La construcción del nuevo puente obligará a derribar un edificio

Carlos Cortés
Carlos Cortés MONFORTE/LA VOZ.

LEMOS

El proyecto del nuevo puente sobre el Cabe avanza hacia el inicio de las obras. El proyecto parece haberse librado del tijeretazo a los gastos que está aplicando el Ministerio de Fomento y la Xunta no ha puesto ningún pero a la modificación urbanística propuesta por el Ayuntamiento para evitar que hubiese que construir en curva los accesos a este nuevo paso sobre el río. Así que, si todo va bien, las obras empezarán antes de que el Ayuntamiento haya resuelto el problema del tapón que forma en el medio de la calle Acea Nova uno de los edificios de la calle.

Los responsables municipales ya tienen decididido expropiar la construcción, que actualmente estrecha la calzada justo en el punto en el que se prevé construir la salida del puente. El alcalde, Severino Rodríguez, admite que todavía no ha iniciado los trámites administrativos del proceso de expropiación. Prefiere no apresurarse más de la cuenta y esperar a que arranquen las obras, o al menos a que todo esté definitivamente listo para que empiecen.

Claro que eso puede hacer que el edificio siga en pie cuando se abra el puente. En este caso, el tramo de la Acea Nova más próximo al paseo de Lugo se quedaría en un solo sentido de circulación para que los automovilistas que vienen de la Compañía puedan entrar en el puente. Los que vienen del barrio de Covas por el puente no podrían salir directamente hacia la Compañía, sino que tendrían que seguir hacia Carude por la parte final de la Acea Nova.

Pero el proyecto definitivo prevé que se pueda acceder y salir del puente por el tramo de la Acea Nova que pasa por detrás del recinto del colegio de la Compañía. Es la salida lógica para los coches que crucen desde Covas hacia la Compañía, pero la vivienda que estrecha la calle no permite mantener el doble sentido en ese punto cn el volumen de tráfico que moverá el nuevo puente.
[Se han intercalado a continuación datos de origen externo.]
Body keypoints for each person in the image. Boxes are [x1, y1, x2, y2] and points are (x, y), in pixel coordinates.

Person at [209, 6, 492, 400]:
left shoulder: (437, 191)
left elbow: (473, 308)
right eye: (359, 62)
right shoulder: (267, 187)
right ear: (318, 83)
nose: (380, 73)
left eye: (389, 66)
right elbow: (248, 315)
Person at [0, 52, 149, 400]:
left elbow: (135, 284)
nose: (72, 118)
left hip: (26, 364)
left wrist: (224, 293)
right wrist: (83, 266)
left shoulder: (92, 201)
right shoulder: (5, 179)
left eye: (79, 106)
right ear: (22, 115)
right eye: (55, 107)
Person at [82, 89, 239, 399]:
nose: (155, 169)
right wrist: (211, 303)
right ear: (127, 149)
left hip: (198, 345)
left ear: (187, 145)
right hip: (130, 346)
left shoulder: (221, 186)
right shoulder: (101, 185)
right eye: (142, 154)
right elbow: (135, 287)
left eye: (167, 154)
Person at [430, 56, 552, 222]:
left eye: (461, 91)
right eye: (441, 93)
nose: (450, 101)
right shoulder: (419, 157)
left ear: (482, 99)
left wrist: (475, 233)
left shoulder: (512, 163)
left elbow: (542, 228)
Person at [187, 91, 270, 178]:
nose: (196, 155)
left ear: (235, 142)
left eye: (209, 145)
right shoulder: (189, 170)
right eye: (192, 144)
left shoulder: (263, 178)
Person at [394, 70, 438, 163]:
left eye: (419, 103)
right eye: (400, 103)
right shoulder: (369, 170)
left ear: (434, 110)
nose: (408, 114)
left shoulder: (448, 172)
La construcción del puente entre Covas y la Compañía permitirá ganar cinco metros de ancho a Acea Nova en el tramo de algo menos de cien metros en el que esta calle discurre paralela al río. Un acuerdo alcanzado hace meses entre el Ayuntamiento y los propietarios de los terrenos situados en el margen que ahora está sin urbanizar les permitirá edificar una altura más (hasta cinco pisos) en este solar a cambio de que cedan para vía pública una franja de cinco metros de ancho. Esto permitirá reurbanizar esta zona, dentro del proyecto del puente, y dejar la calle con un ancho de quince metros, en lugar de los diez actuales.